DAN WALTERS — Sacramento Bee
Public employee union propaganda notwithstanding, California has a serious public pension problem.
Or, more precisely, cities and some fire districts have a pension problem because they spend so much of their budgets on highly paid, high-pension police and firefighters.
Pension obligations are consuming ever-larger portions of those budgets, squeezing out money for other services. Payments into the state's public pension fund played central roles in the bankruptcy of three cities and the one that has emerged from bankruptcy, Vallejo, is already back in distress.
Cities are in this pickle because of a perfect storm of shortsighted decisions.
Fourteen years ago, at the behest of the California Public Employees' Retirement System and unions, then-Gov. Gray Davis and the Legislature sharply increased state pension benefits, relying on CalPERS' assertions that strong investment earnings would pay for them without additional money from taxpayers.
Throughout the state, local government officials in thrall to their unions followed suit. But CalPERS' assurances turned to dust when its relatively risky real estate and equity investments turned sour, costing tens of billions of dollars.
Finally, as CalPERS' unfunded liabilities obligations were reaching unacceptable levels, the fund began ramping up mandatory payments from its local government members, whose own revenues had also been squeezed by recession.
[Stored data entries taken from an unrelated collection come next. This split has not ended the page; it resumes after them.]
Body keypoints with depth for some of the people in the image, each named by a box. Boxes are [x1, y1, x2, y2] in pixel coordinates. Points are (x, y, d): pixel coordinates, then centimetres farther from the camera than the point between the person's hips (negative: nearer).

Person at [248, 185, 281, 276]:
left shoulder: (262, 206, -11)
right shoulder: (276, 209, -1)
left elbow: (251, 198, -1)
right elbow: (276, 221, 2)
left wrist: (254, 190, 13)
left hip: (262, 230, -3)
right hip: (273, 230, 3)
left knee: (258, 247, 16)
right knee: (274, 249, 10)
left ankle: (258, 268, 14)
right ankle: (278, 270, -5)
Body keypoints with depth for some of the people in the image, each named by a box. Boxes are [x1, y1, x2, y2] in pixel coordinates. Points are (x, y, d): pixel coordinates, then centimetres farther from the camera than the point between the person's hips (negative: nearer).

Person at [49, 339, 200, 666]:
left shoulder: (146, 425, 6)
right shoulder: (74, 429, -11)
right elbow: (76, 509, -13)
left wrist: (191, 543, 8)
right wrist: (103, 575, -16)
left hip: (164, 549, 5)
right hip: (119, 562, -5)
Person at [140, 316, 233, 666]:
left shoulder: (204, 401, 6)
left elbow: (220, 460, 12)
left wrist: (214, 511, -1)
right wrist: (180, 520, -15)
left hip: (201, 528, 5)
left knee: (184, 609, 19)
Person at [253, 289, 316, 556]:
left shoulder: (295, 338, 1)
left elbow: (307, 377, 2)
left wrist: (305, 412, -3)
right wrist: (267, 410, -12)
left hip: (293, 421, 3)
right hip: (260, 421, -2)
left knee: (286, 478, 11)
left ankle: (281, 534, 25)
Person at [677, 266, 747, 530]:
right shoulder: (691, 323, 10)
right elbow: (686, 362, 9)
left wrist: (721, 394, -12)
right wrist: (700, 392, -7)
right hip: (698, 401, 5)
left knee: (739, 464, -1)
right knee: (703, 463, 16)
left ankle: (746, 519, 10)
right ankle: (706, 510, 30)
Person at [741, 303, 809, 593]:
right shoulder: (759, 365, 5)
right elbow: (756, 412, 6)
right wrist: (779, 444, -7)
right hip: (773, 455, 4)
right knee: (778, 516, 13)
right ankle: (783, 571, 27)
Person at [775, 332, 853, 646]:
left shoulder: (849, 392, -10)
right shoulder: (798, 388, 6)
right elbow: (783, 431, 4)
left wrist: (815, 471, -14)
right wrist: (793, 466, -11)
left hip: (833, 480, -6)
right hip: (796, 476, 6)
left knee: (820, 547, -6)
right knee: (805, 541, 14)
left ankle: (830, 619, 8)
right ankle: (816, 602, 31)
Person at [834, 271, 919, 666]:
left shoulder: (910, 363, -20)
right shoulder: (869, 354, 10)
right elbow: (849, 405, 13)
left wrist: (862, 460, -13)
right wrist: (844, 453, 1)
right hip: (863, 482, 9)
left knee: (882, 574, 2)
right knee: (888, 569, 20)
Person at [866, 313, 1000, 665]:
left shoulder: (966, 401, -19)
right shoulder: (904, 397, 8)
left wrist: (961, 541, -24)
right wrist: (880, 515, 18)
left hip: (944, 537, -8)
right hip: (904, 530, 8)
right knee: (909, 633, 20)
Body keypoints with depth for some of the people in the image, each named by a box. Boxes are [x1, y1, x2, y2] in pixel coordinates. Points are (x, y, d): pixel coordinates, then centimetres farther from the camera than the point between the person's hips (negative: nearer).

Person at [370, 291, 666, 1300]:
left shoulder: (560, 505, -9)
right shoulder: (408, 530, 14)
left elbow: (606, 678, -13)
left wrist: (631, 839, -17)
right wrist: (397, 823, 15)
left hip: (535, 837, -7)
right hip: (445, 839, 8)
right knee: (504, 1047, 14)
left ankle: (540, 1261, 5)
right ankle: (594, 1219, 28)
Many of them have borrowed money to make their pension payments, compounding their problem. Bankrupt Stockton's largest debt is a pension bond.
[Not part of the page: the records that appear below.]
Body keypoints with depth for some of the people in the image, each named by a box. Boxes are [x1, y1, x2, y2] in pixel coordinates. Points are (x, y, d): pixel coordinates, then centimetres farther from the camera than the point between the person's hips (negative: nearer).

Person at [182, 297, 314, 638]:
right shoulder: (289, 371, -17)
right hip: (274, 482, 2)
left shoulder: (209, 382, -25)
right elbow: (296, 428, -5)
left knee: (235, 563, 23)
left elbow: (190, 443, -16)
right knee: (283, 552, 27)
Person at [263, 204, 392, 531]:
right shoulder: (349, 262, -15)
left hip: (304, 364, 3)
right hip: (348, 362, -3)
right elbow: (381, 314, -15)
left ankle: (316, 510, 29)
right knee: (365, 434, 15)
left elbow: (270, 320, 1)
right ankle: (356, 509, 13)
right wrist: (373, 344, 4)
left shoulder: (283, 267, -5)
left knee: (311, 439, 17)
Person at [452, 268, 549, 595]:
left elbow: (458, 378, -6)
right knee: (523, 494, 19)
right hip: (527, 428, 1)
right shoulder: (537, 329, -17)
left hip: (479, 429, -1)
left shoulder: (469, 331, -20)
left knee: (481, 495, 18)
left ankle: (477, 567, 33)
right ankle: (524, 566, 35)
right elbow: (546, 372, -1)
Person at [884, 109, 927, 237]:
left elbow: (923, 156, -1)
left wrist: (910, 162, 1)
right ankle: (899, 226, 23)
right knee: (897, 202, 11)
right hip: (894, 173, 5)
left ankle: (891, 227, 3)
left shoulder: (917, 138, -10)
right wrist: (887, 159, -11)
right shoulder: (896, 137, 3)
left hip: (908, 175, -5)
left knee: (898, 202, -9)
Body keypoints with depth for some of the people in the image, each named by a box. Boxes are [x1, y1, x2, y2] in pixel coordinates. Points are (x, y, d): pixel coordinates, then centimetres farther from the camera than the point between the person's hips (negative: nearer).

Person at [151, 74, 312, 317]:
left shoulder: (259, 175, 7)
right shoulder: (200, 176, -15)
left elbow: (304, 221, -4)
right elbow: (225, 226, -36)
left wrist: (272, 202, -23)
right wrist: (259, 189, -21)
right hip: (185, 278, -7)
Some cities have negotiated new contracts that require employees to bear larger shares of pension payments, but as baby-boomer workers retire in ever-larger numbers, pension payouts will escalate and the problem will persist.
So what should be done?
California Gov. Jerry Brown and legislators have enacted a very mild pension reform whose effects won't be felt for years. Meanwhile, however, San Jose Mayor Chuck Reed is risking the political wrath of unions by proposing a deeper overhaul that would allow local governments to reduce future benefits for employees, but not benefits they have already earned.
Reed and a few other mayors want to place their measure on the ballot, either in 2014 or 2016, but so far lack funds to counter the immense sums that unions would spend to kill it.
Business interests have no stake in the battle and will stay away. Reed et al. need a deep-pocketed individual, but the one who has given the effort some money, Texas billionaire John Arnold, is already being vilified by Reed's foes for being a billionaire and a Texan.
It's very difficult to see how Reed's pension crusade can succeed. But the local pension problem will not go away by itself and, if anything, is likely to worsen.